◆ PROVIDED TEXT:
• • • • • • •

Also have a look at this thread

http://ubuntuforums.org/showthread.php?t=664382

sam81
September 25th, 2011, 03:10 PM
Thanks for the suggestions! Encoding and decoding using base64 seems to work, but as far as I understand this only makes the password non human-readable. If you know more secure methods to do this stuff, please, let me know.

merlin371
September 25th, 2011, 05:52 PM
Thanks for the suggestions! Encoding and decoding using base64 seems to work, but as far as I understand this only makes the password non human-readable. If you know more secure methods to do this stuff, please, let me know.

only way would be some encryption that needs a password to be decrypted. If you store something on the computer without the need to enter a password to unlock it, it will always be unsafe.

simeon87
September 25th, 2011, 06:25 PM
Thanks for the suggestions! Encoding and decoding using base64 seems to work, but as far as I understand this only makes the password non human-readable. If you know more secure methods to do this stuff, please, let me know.

You need to use a hashing function, not base64.

cgroza
September 26th, 2011, 02:27 AM
You must use some SHA algorithm, not the base64 function.

Bachstelze
September 26th, 2011, 02:29 AM
If the password must be transmitted to the server in clear text and you don't want to ask it to the user every time, then you must store the password in clear text (or some obfuscated version of it like base64) in the code. There's no way around it. If you tore a SHA hash, then the program will not be able to transmit it in clear text to the server.

• • • • • • •

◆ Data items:
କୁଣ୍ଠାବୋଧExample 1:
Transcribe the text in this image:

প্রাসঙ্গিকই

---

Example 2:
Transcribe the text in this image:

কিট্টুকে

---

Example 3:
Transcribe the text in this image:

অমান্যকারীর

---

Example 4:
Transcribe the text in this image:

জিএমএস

• • • • • • •

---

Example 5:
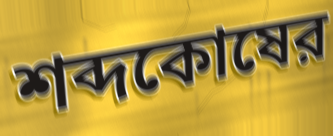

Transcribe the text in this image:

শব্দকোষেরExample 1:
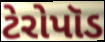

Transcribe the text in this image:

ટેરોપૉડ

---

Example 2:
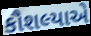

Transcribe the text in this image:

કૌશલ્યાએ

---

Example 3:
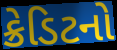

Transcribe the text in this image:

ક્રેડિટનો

• • • • • • •

◆ LIST OF TASKS:
1. In the password-storage forum thread, what does simeon87 say to use instead of base64?
2. Carry on the password-storage forum thread from its last sentence.

◆ RESULTS:
1. A hashing function.

2.
sam81
September 26th, 2011, 09:17 PM
If the password must be transmitted to the server in clear text and you don't want to ask it to the user every time, then you must store the password in clear text (or some obfuscated version of it like base64) in the code. There's no way around it. If you tore a SHA hash, then the program will not be able to transmit it in clear text to the server.

Thanks. I have the impression you're right. Unfortunately I can't ask the user the password. The application serves to run experiments. There are two types of users, the experimenter (who manages the app and knows the password), and the experimental subject (who doesn't know the password). I want the app to send some data/info while the experiment is running. Therefore the experimenter is not there when this is happening. In other words, I do need to store the password somewhere.

Do you know how kwallet or the gnome-keyring store user passwords? I know there is a python library that lets you use kwallet or gnome-keyring, but it's not available on python3, so I can't use it now.

Rich43
September 27th, 2011, 01:23 PM
Can try porting above libraries with 2to3 or read their source.